The lead author is Jeannette Ickovics, professor at Yale School of Medicine's Department of Epidemiology & Public Health (EPH), with co-authors from Yale, Emory University, and the Centering Pregnancy and Parenting Association in Cheshire.
Ickovics is head of EPH's Social and Behavioral Science Program, deputy director of the Yale Center for Clinical Investigation, and director of CARE: Community Alliance for Research and Engagement.
"Preterm birth has been an intractable problem, with few interventions having any impact," Ickovics said. "The goal of this project was to determine whether an innovative model of group prenatal care could improve birth outcomes as well as other psychosocial outcomes for at-risk young women in our community."
The multi-site randomized controlled trial was at two university-affiliated hospital prenatal clinics at Yale-New Haven Hospital and Emory University Hospital. Pregnant women aged 14-25 were randomly assigned to group or standard individual care. The average age of participants was 20.4 years and 80 percent of the women were African American.
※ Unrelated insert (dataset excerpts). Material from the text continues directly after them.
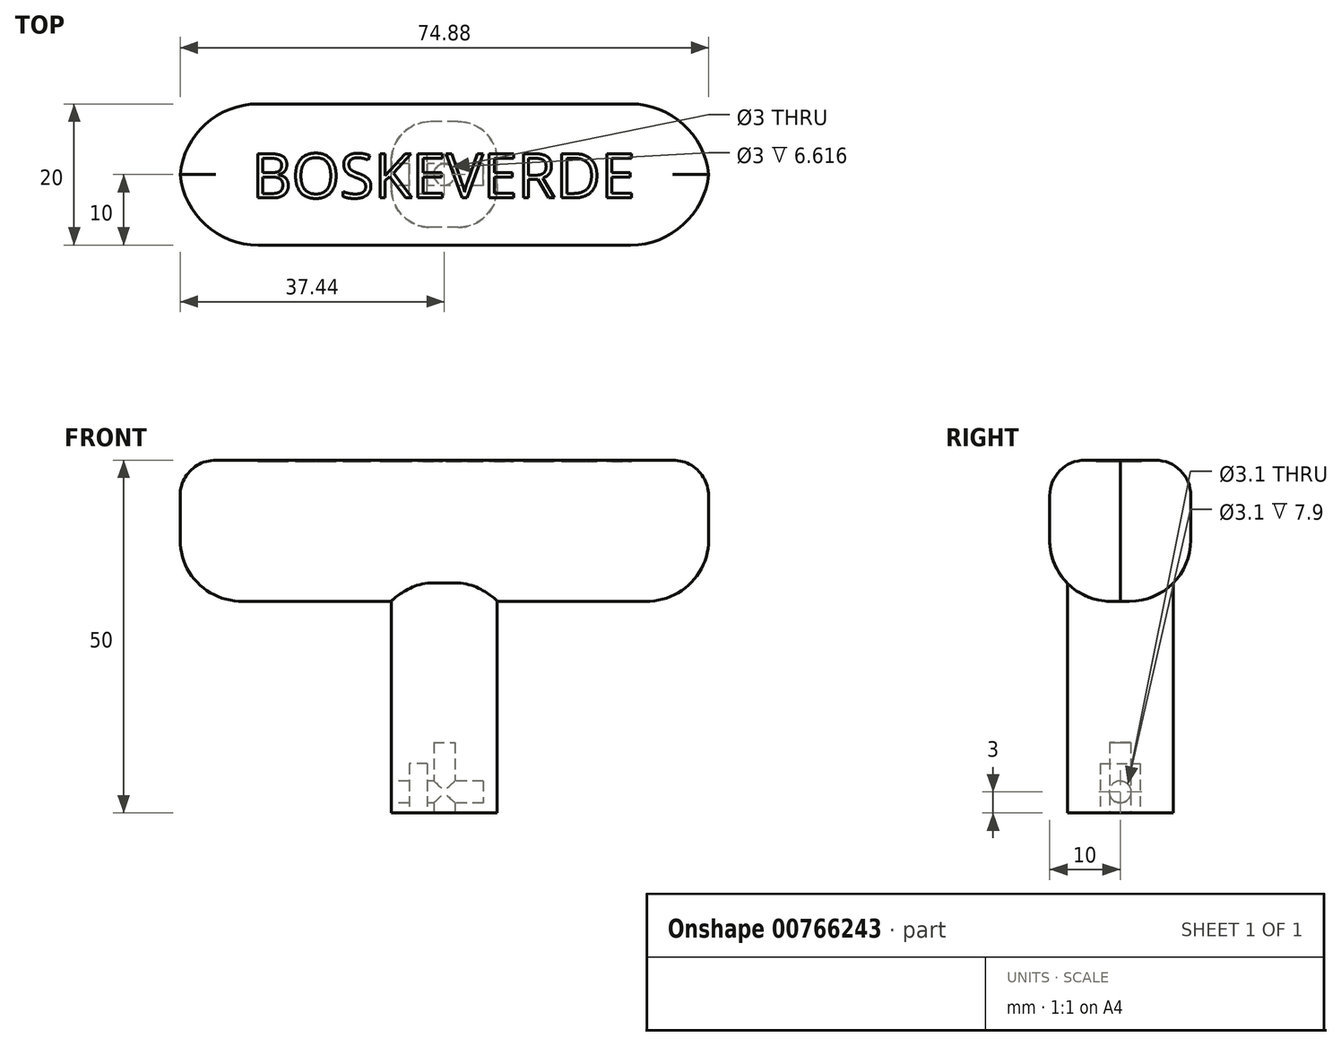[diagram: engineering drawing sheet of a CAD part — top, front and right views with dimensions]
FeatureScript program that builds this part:
annotation { "Feature Type Name" : "Feature", "Feature Type Description" : "" }
export const myFeature = defineFeature(function(context is Context, id is Id, definition is map)
    precondition{}
    {
        {
            var Q0;
            Q0=qCreatedBy(makeId("Front.planeOp"),FACE);
            var sketch = newSketch(context, id + "F0", { "sketchPlane" : qUnion([Q0])});
            skLineSegment(sketch, "E0", {"start": v(0, 0) * mm, "end": v(-7.5, 0) * mm});
            skLineSegment(sketch, "E1", {"start": v(-7.5, 0) * mm, "end": v(-7.5, 30) * mm});
            skLineSegment(sketch, "E2", {"start": v(-5.95, 30) * mm, "end": v(-7.5, 30) * mm});
            skLineSegment(sketch, "E3", {"start": v(-7.5, 30) * mm, "end": v(-37.5, 30) * mm});
            skLineSegment(sketch, "E4", {"start": v(-37.5, 30) * mm, "end": v(-37.5, 50) * mm});
            skLineSegment(sketch, "E5", {"start": v(-37.5, 50) * mm, "end": v(0, 50) * mm});
            skLineSegment(sketch, "E6.MirrorCS", {"start": v(37.5, 50) * mm, "end": v(0, 50) * mm});
            skLineSegment(sketch, "E7.MirrorCS", {"start": v(7.5, 30) * mm, "end": v(8.45, 30) * mm});
            skLineSegment(sketch, "E8.MirrorCS", {"start": v(0, 0) * mm, "end": v(7.5, 0) * mm});
            skLineSegment(sketch, "E9.MirrorCS", {"start": v(7.5, 0) * mm, "end": v(7.5, 30) * mm});
            skLineSegment(sketch, "E10.MirrorCS", {"start": v(37.5, 30) * mm, "end": v(37.5, 50) * mm});
            skLineSegment(sketch, "E11.MirrorCS", {"start": v(7.5, 30) * mm, "end": v(37.5, 30) * mm});
            skLineSegment(sketch, "E12", {"start": v(-7.5, 30) * mm, "end": v(7.5, 30) * mm});
            skSolve(sketch);
        }
        {
            var Q0;
            {var subQ0=sQuery(id+"F0.wireOp",EDGE,"E4");Q0=makeQuery(id+"F0.imprint","IMPRINT",FACE,{"disambiguationData":[TD([[makeQuery(id+"F0.imprint","IMPRINT",EDGE,{"derivedFrom":subQ0}),-1.0]])]});}
            extrude(context, id + "F1", {"entities" : qUnion([Q0]), "endBound" : BoundingType.SYMMETRIC, "depth" : 20 * mm, "offsetDistance" : 25 * mm});
        }
        {
            var Q0;
            Q0=makeQuery(id+"F0.imprint","IMPRINT",FACE,{"disambiguationData":[TD([[makeQuery(id+"F0.imprint","IMPRINT",EDGE,{"derivedFrom":sQuery(id+"F0.wireOp",EDGE,"E0")}),-1.0]])]});
            extrude(context, id + "F2", {"entities" : qUnion([Q0]), "operationType" : NewBodyOperationType.ADD, "endBound" : BoundingType.SYMMETRIC, "depth" : 15 * mm, "offsetDistance" : 25 * mm});
        }
        {
            var Q0;
            Q0=makeQuery(id+"F2.opExtrude","SWEPT_FACE",FACE,{"disambiguationData":[OSD([sQuery(id+"F0.wireOp",EDGE,"E0"),sQuery(id+"F0.wireOp",EDGE,"E8.MirrorCS")])]});
            var sketch = newSketch(context, id + "F3", { "sketchPlane" : qUnion([Q0])});
            skCircle(sketch, "E13", {"center": v(0, 0) * mm, "radius": 1.5 * mm});
            skSolve(sketch);
        }
        {
            var Q0;
            Q0 = qSketchRegion(id + "F3", true);
            extrude(context, id + "F4", {"entities" : qUnion([Q0]), "operationType" : NewBodyOperationType.REMOVE, "oppositeDirection" : true, "depth" : 10 * mm, "offsetDistance" : 25 * mm});
        }
        {
            var Q0;
            Q0=makeQuery(id+"F2.opExtrude","SWEPT_FACE",FACE,{"disambiguationData":[OSD([sQuery(id+"F0.wireOp",EDGE,"E0"),sQuery(id+"F0.wireOp",EDGE,"E8.MirrorCS")])]});
            var sketch = newSketch(context, id + "F5", { "sketchPlane" : qUnion([Q0])});
            skLineSegment(sketch, "E14.bottom", {"start": v(-2.4, 2.8) * mm, "end": v(-5, 2.8) * mm});
            skLineSegment(sketch, "E14.top", {"start": v(-2.4, -2.8) * mm, "end": v(-5, -2.8) * mm});
            skLineSegment(sketch, "E14.left", {"start": v(-2.4, 2.8) * mm, "end": v(-2.4, -2.8) * mm});
            skLineSegment(sketch, "E14.right", {"start": v(-5, 2.8) * mm, "end": v(-5, -2.8) * mm});
            skPoint(sketch, "E14.middle", {"position": v(-3.7, 0) * mm});
            skSolve(sketch);
        }
        {
            var Q0;
            Q0=makeQuery(id+"F5.imprint","IMPRINT",FACE,{"disambiguationData":[TD([[makeQuery(id+"F5.imprint","IMPRINT",EDGE,{"derivedFrom":sQuery(id+"F5.wireOp",EDGE,"E14.bottom")}),1.0]])]});
            extrude(context, id + "F6", {"entities" : qUnion([Q0]), "operationType" : NewBodyOperationType.REMOVE, "oppositeDirection" : true, "depth" : 7 * mm, "offsetDistance" : 25 * mm});
        }
        {
            var Q0;
            Q0=makeQuery(id+"F2.opExtrude","SWEPT_FACE",FACE,{"disambiguationData":[OSD([sQuery(id+"F0.wireOp",EDGE,"E1")])]});
            var sketch = newSketch(context, id + "F7", { "sketchPlane" : qUnion([Q0])});
            skCircle(sketch, "E15", {"center": v(0, 3) * mm, "radius": 1.55 * mm});
            skSolve(sketch);
        }
        {
            var Q0;
            Q0=makeQuery(id+"F7.imprint","IMPRINT",FACE,{"disambiguationData":[TD([[makeQuery(id+"F7.imprint","IMPRINT",EDGE,{"derivedFrom":sQuery(id+"F7.wireOp",EDGE,"E15")}),1.0]])]});
            extrude(context, id + "F8", {"entities" : qUnion([Q0]), "operationType" : NewBodyOperationType.REMOVE, "oppositeDirection" : true, "depth" : 13 * mm, "offsetDistance" : 25 * mm});
        }
        {
            var Q0;
            Q0=makeQuery(id+"F2.opExtrude","CAP_EDGE",EDGE,{"disambiguationData":[OSD([sQuery(id+"F0.wireOp",EDGE,"E1")])],"isStart":false});
            var Q1;
            Q1=makeQuery(id+"F2.opExtrude","CAP_EDGE",EDGE,{"disambiguationData":[OSD([sQuery(id+"F0.wireOp",EDGE,"E9.MirrorCS")])],"isStart":false});
            var Q2;
            Q2=makeQuery(id+"F2.opExtrude","CAP_EDGE",EDGE,{"disambiguationData":[OSD([sQuery(id+"F0.wireOp",EDGE,"E9.MirrorCS")])],"isStart":true});
            var Q3;
            Q3=makeQuery(id+"F2.opExtrude","CAP_EDGE",EDGE,{"disambiguationData":[OSD([sQuery(id+"F0.wireOp",EDGE,"E1")])],"isStart":true});
            fillet(context, id + "F9", {"entities" : qUnion([Q0, Q1, Q2, Q3]), "radius" : 5.55 * mm, "tangentPropagation" : true, "allowEdgeOverflow" : false});
        }
        {
            var Q0;
            Q0=makeQuery(id+"F1.opExtrude","CAP_EDGE",EDGE,{"disambiguationData":[OSD([sQuery(id+"F0.wireOp",EDGE,"E10.MirrorCS")])],"isStart":false});
            var Q1;
            Q1=makeQuery(id+"F1.opExtrude","CAP_EDGE",EDGE,{"disambiguationData":[OSD([sQuery(id+"F0.wireOp",EDGE,"E10.MirrorCS")])],"isStart":true});
            var Q2;
            Q2=makeQuery(id+"F1.opExtrude","CAP_EDGE",EDGE,{"disambiguationData":[OSD([sQuery(id+"F0.wireOp",EDGE,"E4")])],"isStart":false});
            var Q3;
            Q3=makeQuery(id+"F1.opExtrude","CAP_EDGE",EDGE,{"disambiguationData":[OSD([sQuery(id+"F0.wireOp",EDGE,"E4")])],"isStart":true});
            fillet(context, id + "F10", {"entities" : qUnion([Q0, Q1, Q2, Q3]), "radius" : 11.1 * mm, "tangentPropagation" : true, "allowEdgeOverflow" : false});
        }
        {
            var Q0;
            Q0=makeQuery(id+"F1.opExtrude","CAP_EDGE",EDGE,{"disambiguationData":[OSD([sQuery(id+"F0.wireOp",EDGE,"E3"),sQuery(id+"F0.wireOp",EDGE,"E11.MirrorCS"),sQuery(id+"F0.wireOp",EDGE,"E12")])],"isStart":false});
            var Q1;
            Q1=makeQuery(id+"F1.opExtrude","CAP_EDGE",EDGE,{"disambiguationData":[OSD([sQuery(id+"F0.wireOp",EDGE,"E3"),sQuery(id+"F0.wireOp",EDGE,"E11.MirrorCS"),sQuery(id+"F0.wireOp",EDGE,"E12")])],"isStart":true});
            fillet(context, id + "F11", {"entities" : qUnion([Q0, Q1]), "radius" : 8.7 * mm, "tangentPropagation" : true, "allowEdgeOverflow" : false});
        }
        {
            var Q0;
            Q0=makeQuery(id+"F1.opExtrude","SWEPT_FACE",FACE,{"disambiguationData":[OSD([sQuery(id+"F0.wireOp",EDGE,"E5"),sQuery(id+"F0.wireOp",EDGE,"E6.MirrorCS")])]});
            fillet(context, id + "F12", {"entities" : qUnion([Q0]), "radius" : 5 * mm, "tangentPropagation" : true, "allowEdgeOverflow" : false});
        }
        {
            var Q0;
            Q0=makeQuery(id+"F1.opExtrude","SWEPT_FACE",FACE,{"disambiguationData":[OSD([sQuery(id+"F0.wireOp",EDGE,"E5"),sQuery(id+"F0.wireOp",EDGE,"E6.MirrorCS")])]});
            var sketch = newSketch(context, id + "F13", { "sketchPlane" : qUnion([Q0])});
            skText(sketch, "E16", { "text": "BOSKEVERDE", "fontName": "OpenSans-Regular.ttf"});
            const initialGuessF13  = {"E16": [-0.0273, -0.00332, 1, 0, 0.00631]};
            skSetInitialGuess(sketch, initialGuessF13);
            skSolve(sketch);
        }
        {
            var Q0;
            Q0 = qSketchRegion(id + "F13", true);
            extrude(context, id + "F14", {"entities" : qUnion([Q0]), "operationType" : NewBodyOperationType.REMOVE, "oppositeDirection" : true, "depth" : 0.2 * mm, "offsetDistance" : 25 * mm});
        }
    });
Group participants actively participated in their prenatal care in a setting with other women having the same expected delivery month. Led by a credentialed prenatal provider (obstetrician and/or midwife), Centering Pregnancy, an integrative prenatal care model, combined three primary components: assessment, educations/skills building, and support.
The women received "one stop prenatal care" and became empowered through education and skills building related to having a healthy pregnancy, childbirth preparation, and postpartum/parenting. They were also provided opportunities for community building with other pregnant women.
Traditional care participants received one-on-one exam room visits with care provided by a credentialed prenatal provider. The educational component of care in the traditional setting was provider-dependent and based on time available and/or responses to patients' questions. There were few opportunities for the participants to interact socially with other pregnant women.
The authors concluded that the women randomized to group prenatal care had clinical and psychological advantages to those receiving individual care. The study documented a 33 percent reduction in the odds of preterm birth. Other birth and psychosocial outcomes were as good or better in group care versus traditional prenatal care.
Women in group prenatal care were more likely to receive adequate prenatal care and reported greater satisfaction with that care. They also had more prenatal care knowledge, felt more prepared for labor and delivery, and were more likely to initiate breastfeeding. Basic billing from hospital records available from Yale-New Haven Hospital indicated no significant difference in raw costs of prenatal care or delivery care costs.
"These study results affirm our belief that group care is superior to individual care in supporting women to have healthy pregnancy outcomes," said Sharon Schindler Rising, founder and executive director.
"Every woman deserves to have these benefits. It is the mission of the Centering Pregnancy and Parenting Association that the Centering Pregnancy model of care will become the standard for prenatal care delivery."
Ickovics concluded, "Based on the results of our study, group prenatal care may be one potential approach toward addressing much needed changes in the healthcare system. Pregnancy is an important 'window of opportunity' to have a positive impact on the health of women and their families."